Like many out-of-touch Republicans in recent months, Wisconsin Gov. Scott Walker has been crowing about the need to bring more foreign workers to this country, including to America's Dairyland. And not just to milk cows or make those squeaky cheese curds.
He wants us to remain competitive, so the sales pitch goes, in all job categories.
Echoing Walker's claim that our state simply cannot survive without immigrants is Kurt Bauer, president and CEO of Wisconsin Manufacturers & Commerce, the state's chamber of commerce that like most chambers nationally has an unwritten rule encouraging the displacement of American workers.
"The American economy needs immigration reform, certainly the Wisconsin economy does," said Bauer.
In a recent Huffington Post story noting GOP Rep. Paul Ryan's active role in trying to force Amnesty No. 8 down the throats of the American people, it was noted that he "represents a southeast Wisconsin district (1st) in a state that relies on the manufacturers of Waukesha engines, Kohler generators and numerous supply chains. The companies are counting on immigrants to fill future factory jobs."
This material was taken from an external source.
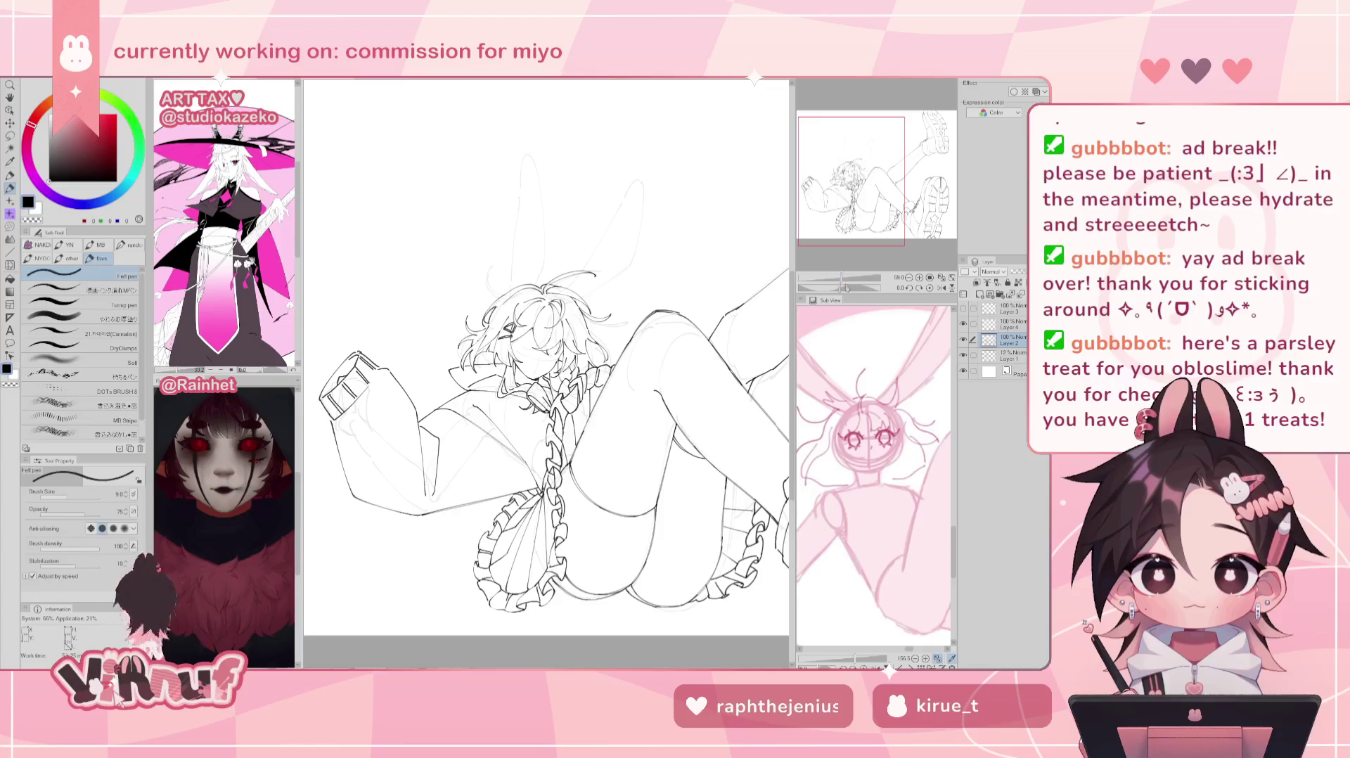
scroll(847, 288, up, 3)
Had the reporter, who got a helping hand here from Associated Press reporter Jim Kuhnhenn, done her homework she might have asked either Walker or Bauer, "What about our unemployed residents, especially blacks? Why can't they fill those factory jobs?"
Good reporters ask questions like that.
According to the U.S. Bureau of Labor Statistics, Wisconsin's U-6 unemployment figures in 2012 for blacks and Hispanics were 18.7 percent and 11.4, respectively; for all of Wisconsin it was 14.1 percent.
Is importing more foreign workers with few skills and no more than a high school education to compete with the nation's most vulnerable citizens in a dismal job market the only answer to Wisconsin's "labor shortage?" If, after a good-faith effort to hire Wisconsinites to fill these factory positions employers are still short of needed workers, why not recruit Americans from surrounding states?
Late last year, Menard's did just that to deal with a labor shortage in North Dakota. Every week the home improvement company flew in 50 workers from Wisconsin and put them up in hotels.
President John Adams wrote that facts are stubborn things; here is a very unpleasant fact that we simply can no longer tolerate:
If you are among the 22 million Americans who can't find full-time work, remember that the Scott Walkers and Kurt Bauers of this country aren't counting on you to keep the lights on in our factories or anyplace else.